First, ALPA endorses the LLD Plan and the TDI Plan within the meaning of section 2510.3-1(j)(3). An employee organization will be considered to have endorsed a group or group-type insurance program if the employee organization expresses to its members any positive, normative judgment regarding the program. An employee organization may, in the course of permitting an insurer, insurance agent, or insurance broker to market a group or group-type insurance program to its employees or members, facilitate the publicizing and marketing of the program, but only to an extent short of endorsing the program.1  In endorsement within the meaning of section 2510.3-1(j)(3) occurs if the employee organization urges or encourages members' participation in the program or engages in activities that would lead a member reasonably to conclude that the program is part of a benefit arrangement established or maintained by the employee organization.

The brochure that ALPA provides to its members specifically and clearly characterizes the LLD Plan and the TDI Plan as "ALPA's Loss of License Program." The ALPA logo and address are prominently displayed on the front of the brochure. We view this labeling and packaging as expressions of ALPA's positive, normative judgement regarding the program.
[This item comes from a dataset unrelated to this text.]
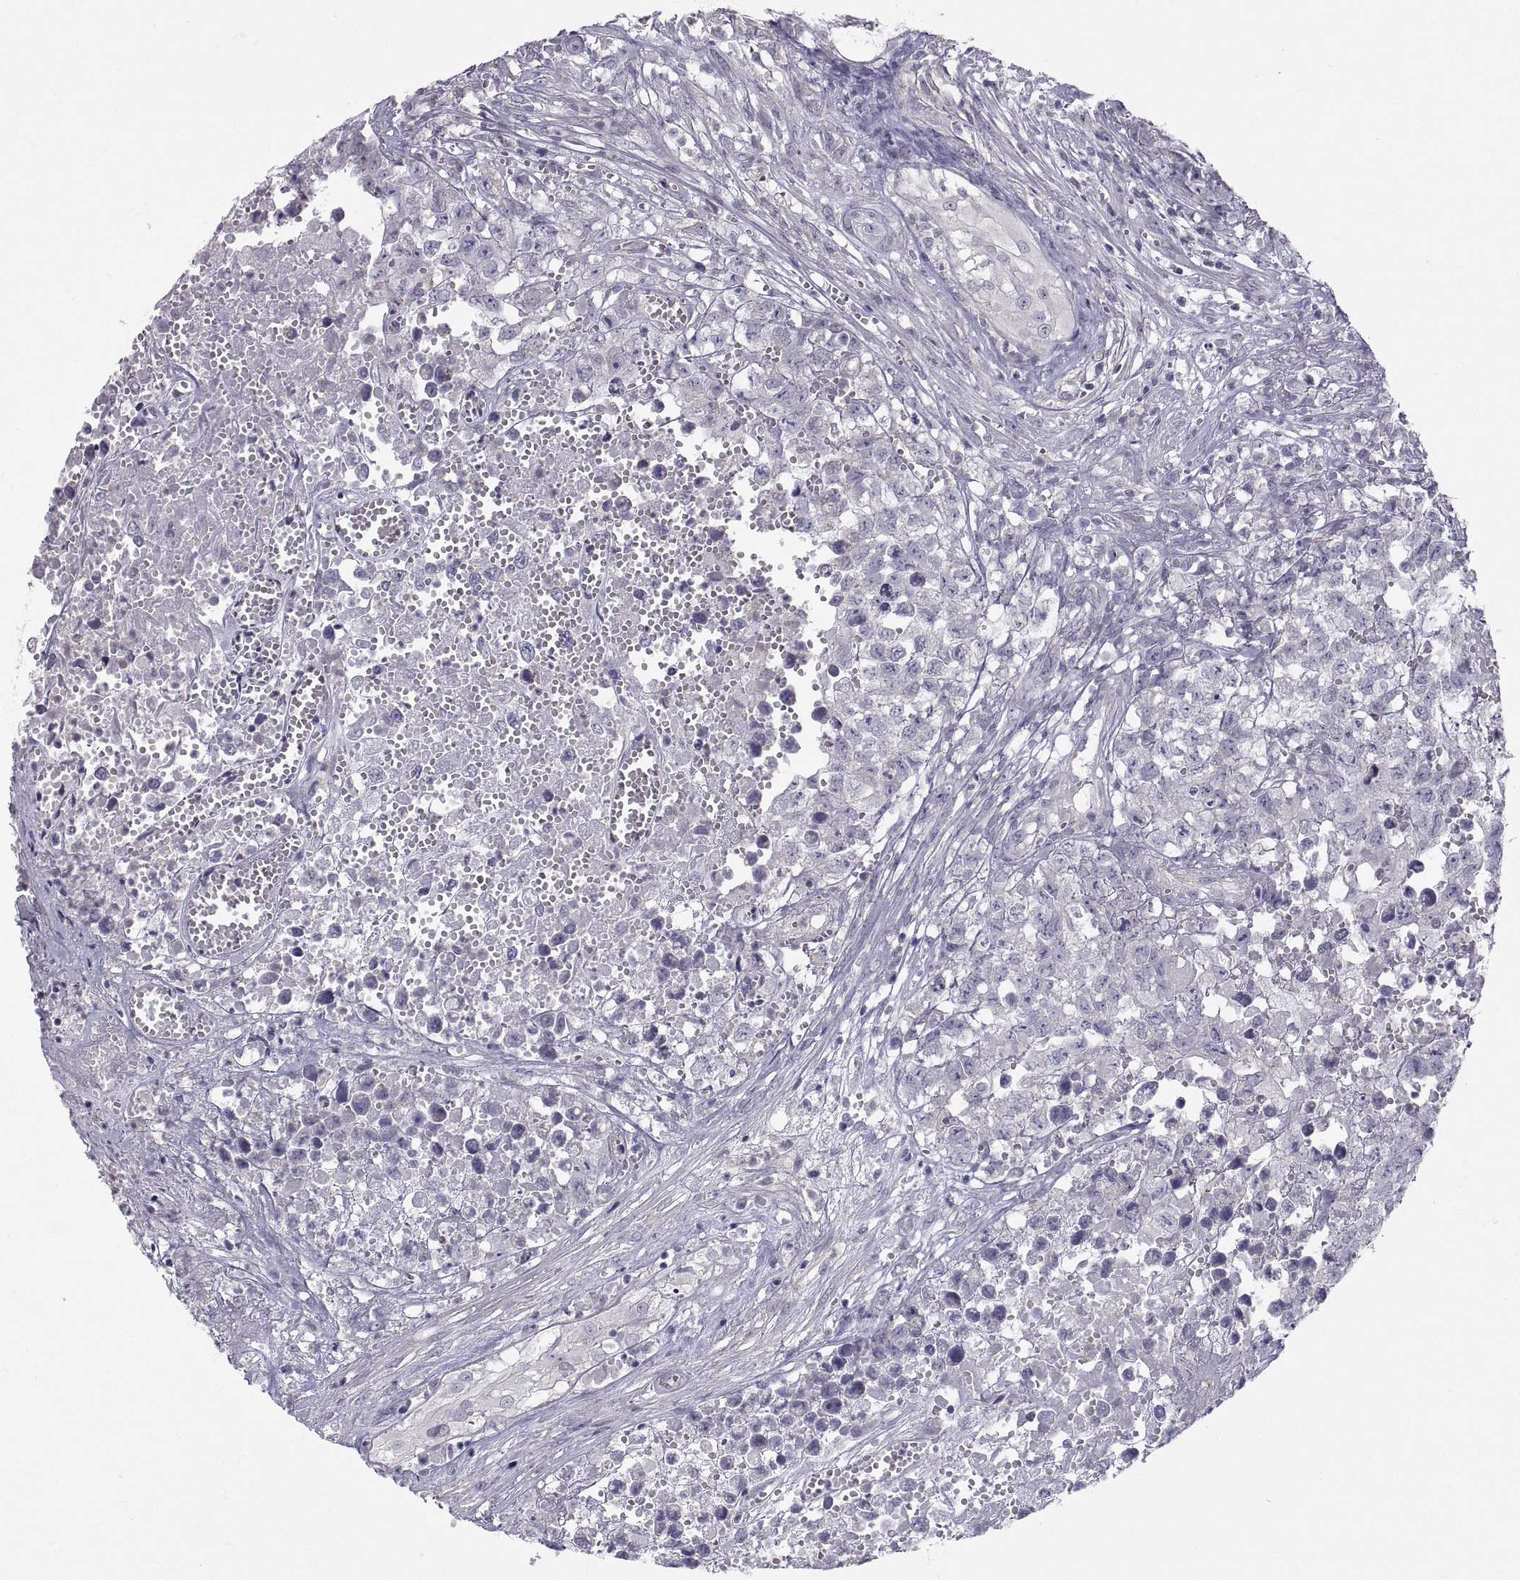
{"staining": {"intensity": "negative", "quantity": "none", "location": "none"}, "tissue": "testis cancer", "cell_type": "Tumor cells", "image_type": "cancer", "snomed": [{"axis": "morphology", "description": "Seminoma, NOS"}, {"axis": "morphology", "description": "Carcinoma, Embryonal, NOS"}, {"axis": "topography", "description": "Testis"}], "caption": "This image is of seminoma (testis) stained with IHC to label a protein in brown with the nuclei are counter-stained blue. There is no staining in tumor cells.", "gene": "ZNF185", "patient": {"sex": "male", "age": 22}}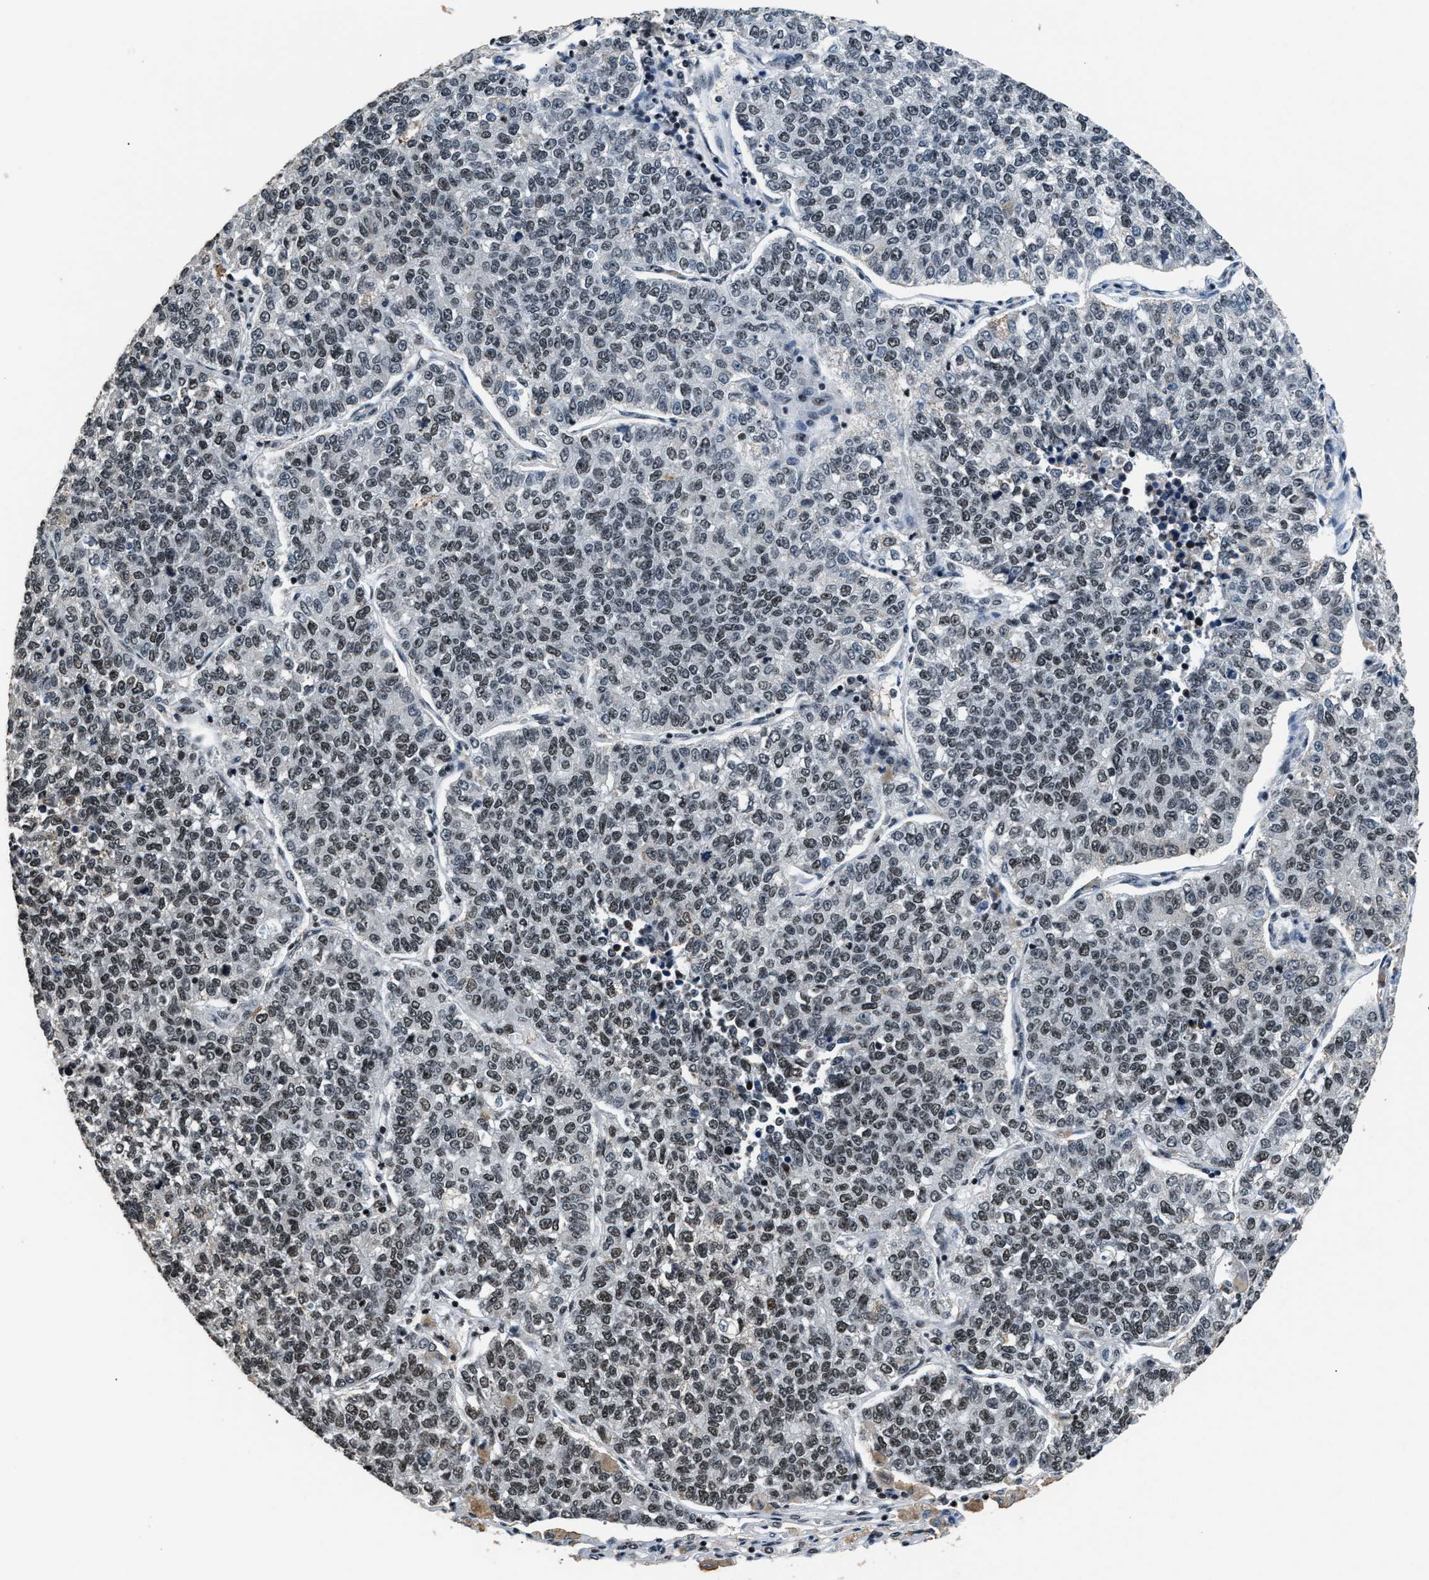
{"staining": {"intensity": "strong", "quantity": "<25%", "location": "nuclear"}, "tissue": "lung cancer", "cell_type": "Tumor cells", "image_type": "cancer", "snomed": [{"axis": "morphology", "description": "Adenocarcinoma, NOS"}, {"axis": "topography", "description": "Lung"}], "caption": "Protein staining exhibits strong nuclear expression in about <25% of tumor cells in adenocarcinoma (lung).", "gene": "RAD21", "patient": {"sex": "male", "age": 49}}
An ALPA member, reading this brochure, would reasonably conclude that the program is part of a benefit arrangement established or maintained by ALPA.

Furthermore, ALPA's suggestions to the insurer on plan design and structure represent direct involvement in the LLD Plan and the TDI Plan in excess of that permitted by regulation section 2510.3-1(j)(3). Regulation section 2510.3-1(j)(3) limits the functions of the employer or employee organization with respect to the program to permitting the insurer to publicize the program to employees or members, collecting premiums through payroll deductions or dues checkoffs, and remitting them to the insurer.

Therefore, on the basis of the facts, representations, and documents provided, we conclude that ALPA's involvement in the LLD Plan and the TDI Plan exceeds the minimal and neutral involvement contemplated by ERISA section 2510.3-1(j). It is the opinion of the Department that the LLD Plan and the TDI Plan are established or maintained by ALPA and that they are employee welfare benefit plans subject to Title I of ERISA.

This letter constitutes an advisory opinion under ERISA Procedure 76-1. Accordingly, it is issued subject to the provisions of the procedure, including section 10 thereof relating to the effect of advisory opinions.

Sincerely,

Robert J. Doyle
Director of Regulations
and Interpretations

Footnotes

  1. See, e.g., Letter to Mr. Jerry L. Oppenheimer, dated Dec. 16, 1976, (copy enclosed). In that letter the Department opined that a communication to employees or members that states that the employer or employee organization is "enthusiastic" about a program would be an endorsement within the meaning of section 2510.3-1(j)(3). Similarly, a communication that states that the employer or employee organization has "arranged" for a group or group-type insurance program might be an endorsement if, taken together with other employer or employee organization activities, it leads employees or members to reasonably conclude that the insurance program is one established or maintained by the employer or employee organization.